99 Bottles

Review: Widmer Brothers Alchemy Ale

There's a lot of craft beer out there, from relative giants like Lagunitas and Stone to the three-barrel nanobrewery down the street. Portland, Oregon's Widmer Brothers Brewing falls somewhere in the middle. You can spot their taps in many New England bars. You've likely had their American-style Hefeweizen, an unfiltered brew that is the company's flagship. You've heard of Widmer Bros., but they're also not the first name that rolls off your tongue.

alchemy.jpg Widmer's latest year-round offering is Alchemy Ale, a beer that has a chance to make inroads among casual craft drinkers. My sample of Alchemy Ale came from Widmer's public relations folks, who pitch me often. It came all the way across the country in a fancy blue box with little vials of hops, grains, and yeast. As dense as I am, I realize Widmer is trying to get me to think about the ingredients that make up the beer, and that they're particular proud of the ones they've chosen in this case.
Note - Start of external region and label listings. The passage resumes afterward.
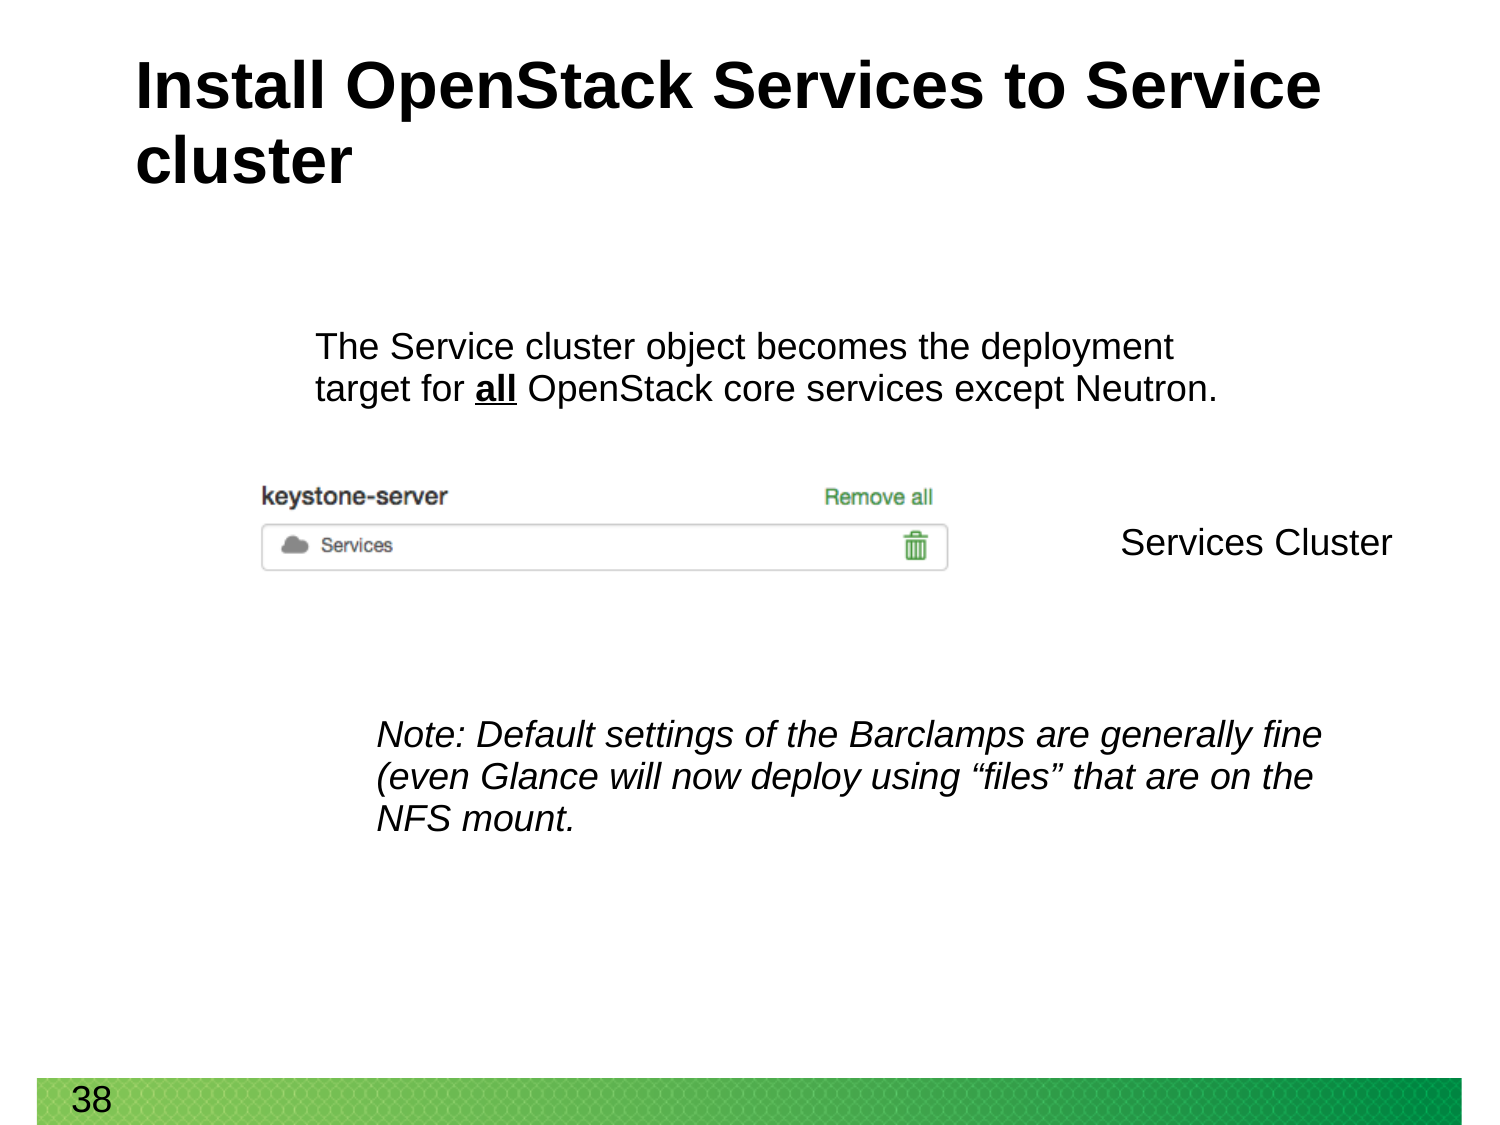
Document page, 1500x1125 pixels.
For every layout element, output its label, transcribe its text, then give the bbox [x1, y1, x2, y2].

picture [238, 453, 1105, 639]
text_box The Service cluster object becomes the deployment target for all OpenStack core services except Neutron. [300, 317, 1238, 417]
text_box Note: Default settings of the Barclamps are generally fine (even Glance will now deploy using “files” that are on the NFS mount. [361, 705, 1352, 929]
title Install OpenStack Services to Service cluster [135, 41, 1372, 204]
text_box Services Cluster [1105, 514, 1447, 572]
picture [36, 1078, 1462, 1125]
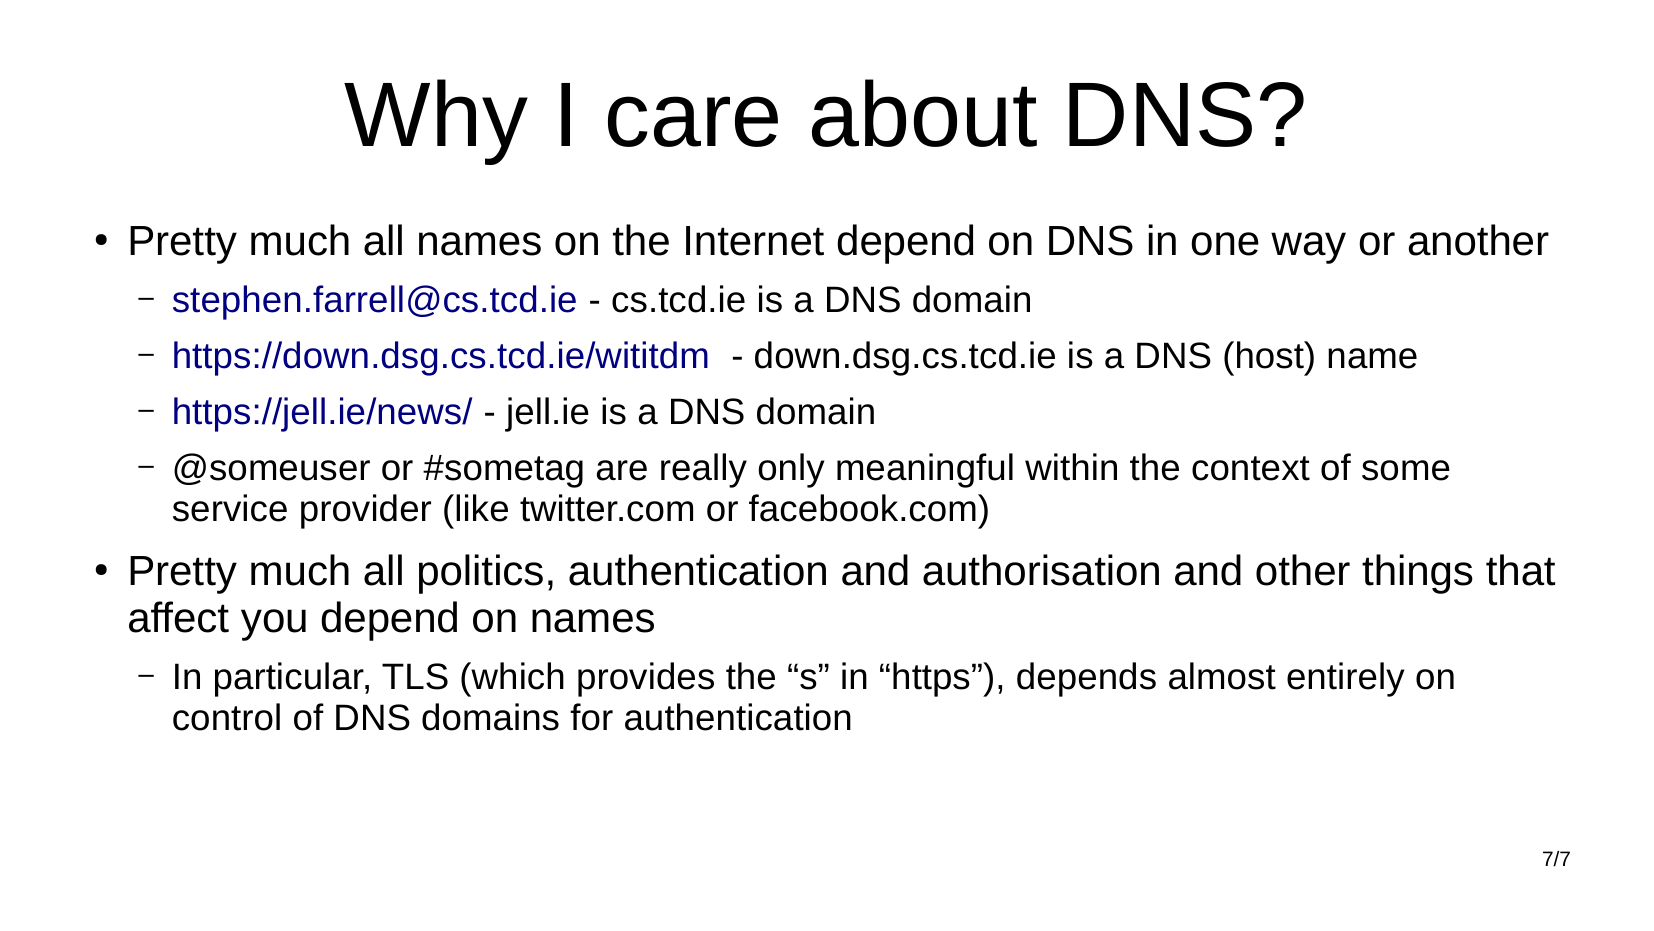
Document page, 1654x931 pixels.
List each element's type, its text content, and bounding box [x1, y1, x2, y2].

title Why I care about DNS? [82, 37, 1571, 193]
list Pretty much all names on the Internet depend on DNS in one way or another stephen.farrell@cs.tcd.ie - cs.tcd.ie is a DNS domain https://down.dsg.cs.tcd.ie/wititdm - down.dsg.cs.tcd.ie is a DNS (host) name https://jell.ie/news/ - jell.ie is a DNS domain @someuser or #sometag are really only meaningful within the context of some service provider (like twitter.com or facebook.com) Pretty much all politics, authentication and authorisation and other things that affect you depend on names In particular, TLS (which provides the “s” in “https”), depends almost entirely on control of DNS domains for authentication [82, 217, 1571, 758]
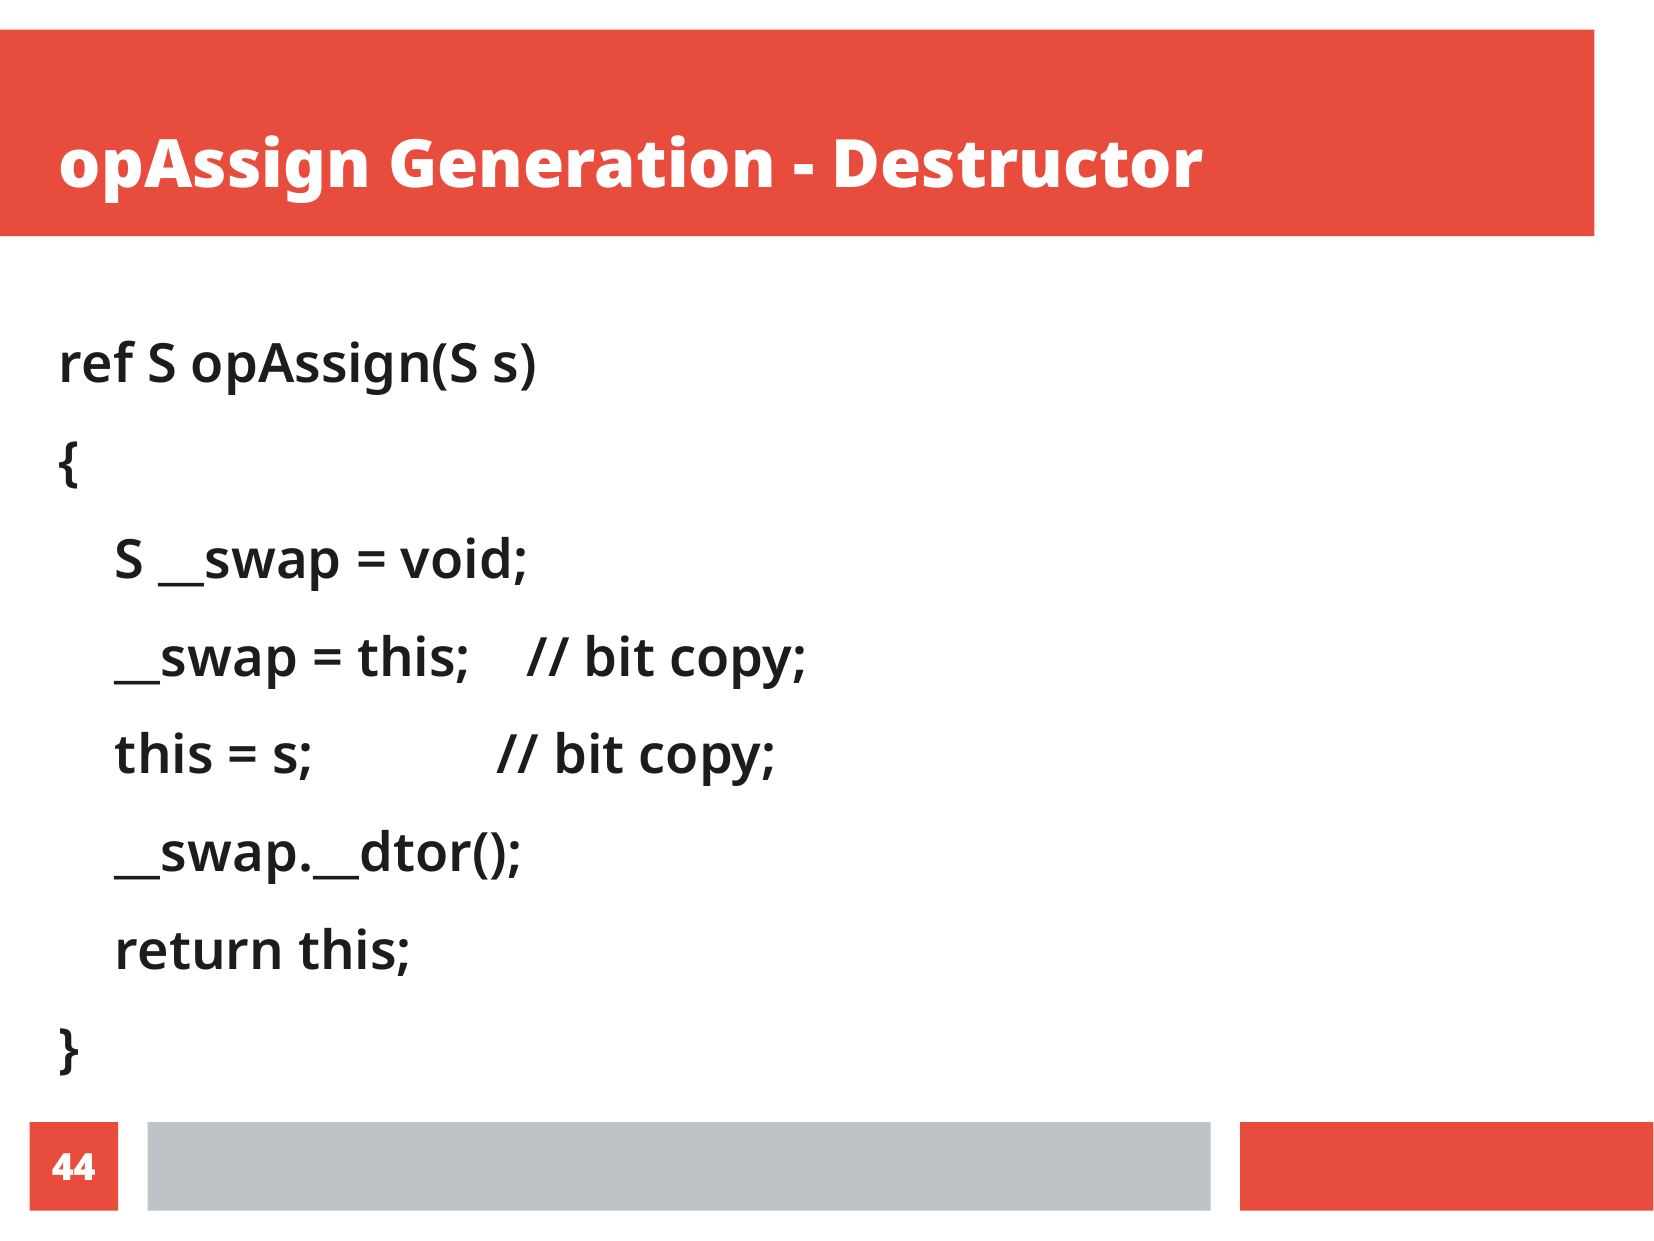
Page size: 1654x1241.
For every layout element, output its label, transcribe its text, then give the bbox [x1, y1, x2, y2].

title opAssign Generation - Destructor [59, 59, 1595, 207]
list ref S opAssign(S s) { S __swap = void; __swap = this; // bit copy; this = s; // bit copy; __swap.__dtor(); return this; } [59, 324, 1565, 1093]
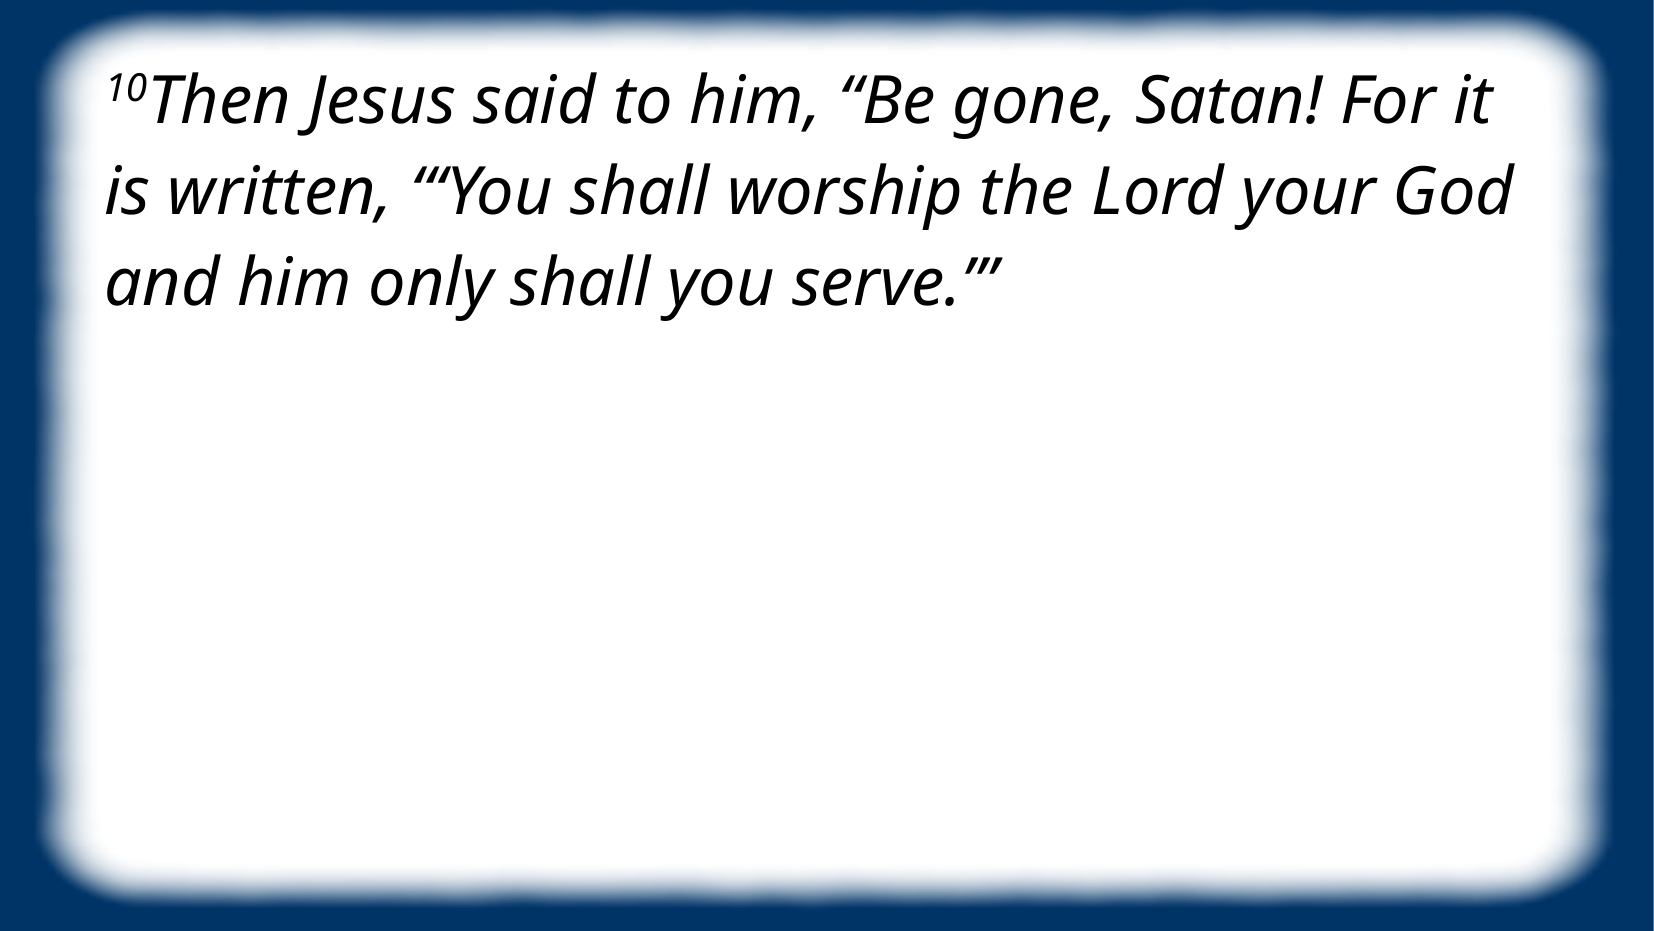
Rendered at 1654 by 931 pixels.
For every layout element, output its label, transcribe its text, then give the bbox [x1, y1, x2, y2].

picture [0, 0, 1654, 931]
text_box 10Then Jesus said to him, “Be gone, Satan! For it is written, “‘You shall worship the Lord your God and him only shall you serve.’” [90, 45, 1546, 327]
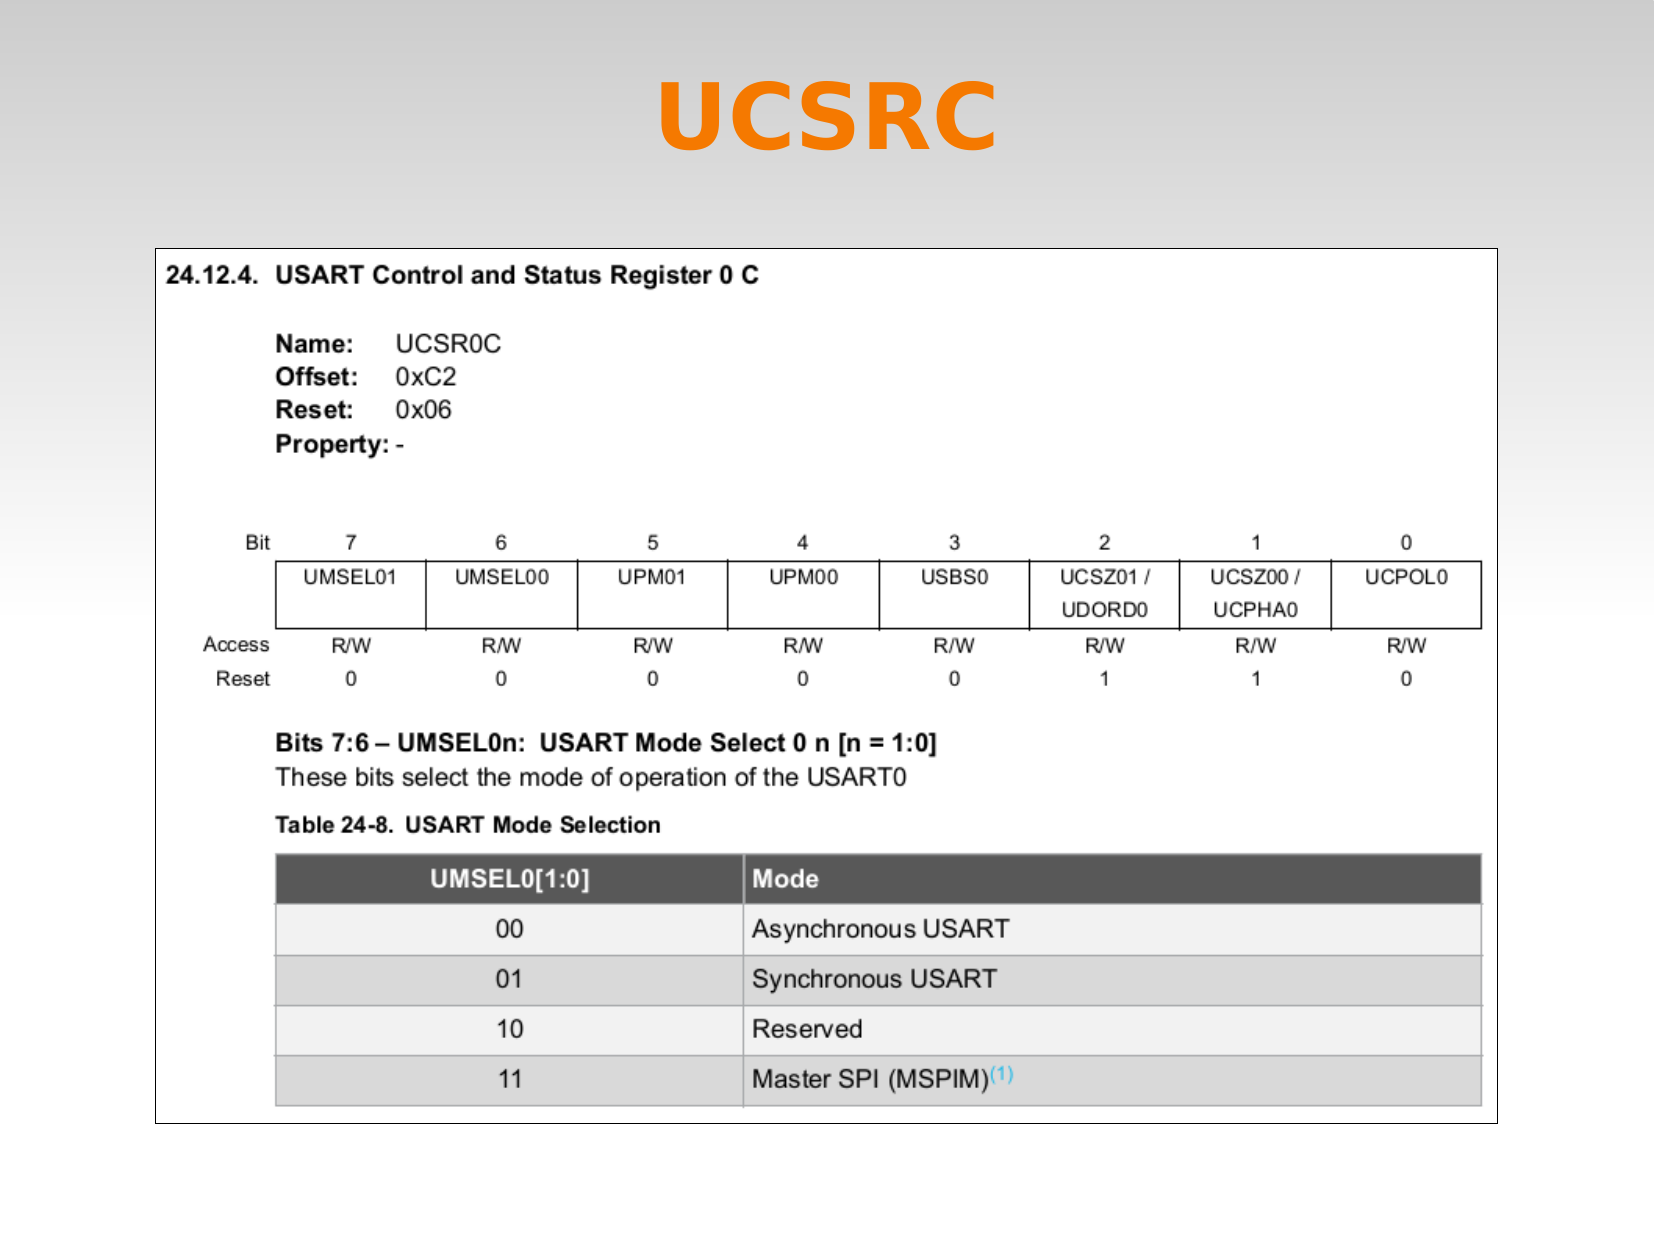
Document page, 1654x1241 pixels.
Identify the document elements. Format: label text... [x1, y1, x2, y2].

title UCSRC [82, 13, 1571, 222]
picture [155, 248, 1498, 1124]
I unfurl a scroll to get an information sheet about what I’m about to drink. Alchemy Ale is an American Pale Ale brewed with Widmer’s proprietary hop blend, described as a “blend of choice hops from the Pacific Northwest.” Pale, Caramel, Munich, and Vienna Extra Special malts are used. The beer weighs in at 40 IBUs and 5.8 percent alcohol by volume.

Alchemy Ale pours a transparent liquid gold. Lots of tiny bubbles float skyward. There's a faint pine smell and some citrus, but it's mostly caramel.

The first sip is smooth though not overwhelmingly flavorful. The hops are present each step of the way without making the beer too bitter. I'm reminded a little bit of a less earthy, less hoppy Sierra Nevada and also of Samuel Adams Boston Lager. There's exceptional balance here, is what I'm trying to get at.

Alchemy Ale is available year-round. It won't blow you away, but it's a solid option at a good price point.